:: Requirement ::
Every line from the one with "vfov_deg: 29.3" to the end of the entries, both included, is to be copied exactly; the other lines stay out.

+++ Data for the task

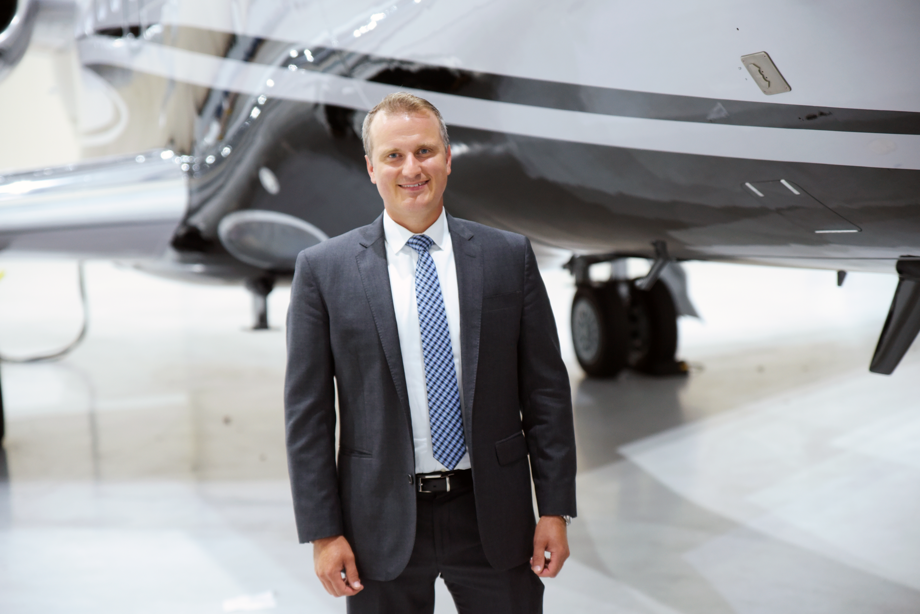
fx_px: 1176
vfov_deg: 29.3
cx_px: 460
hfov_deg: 42.7
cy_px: 307
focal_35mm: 46
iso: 800
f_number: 2.8
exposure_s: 1/50
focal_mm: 46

++++++

:: Exercise solution ::
vfov_deg: 29.3
cx_px: 460
hfov_deg: 42.7
cy_px: 307
focal_35mm: 46
iso: 800
f_number: 2.8
exposure_s: 1/50
focal_mm: 46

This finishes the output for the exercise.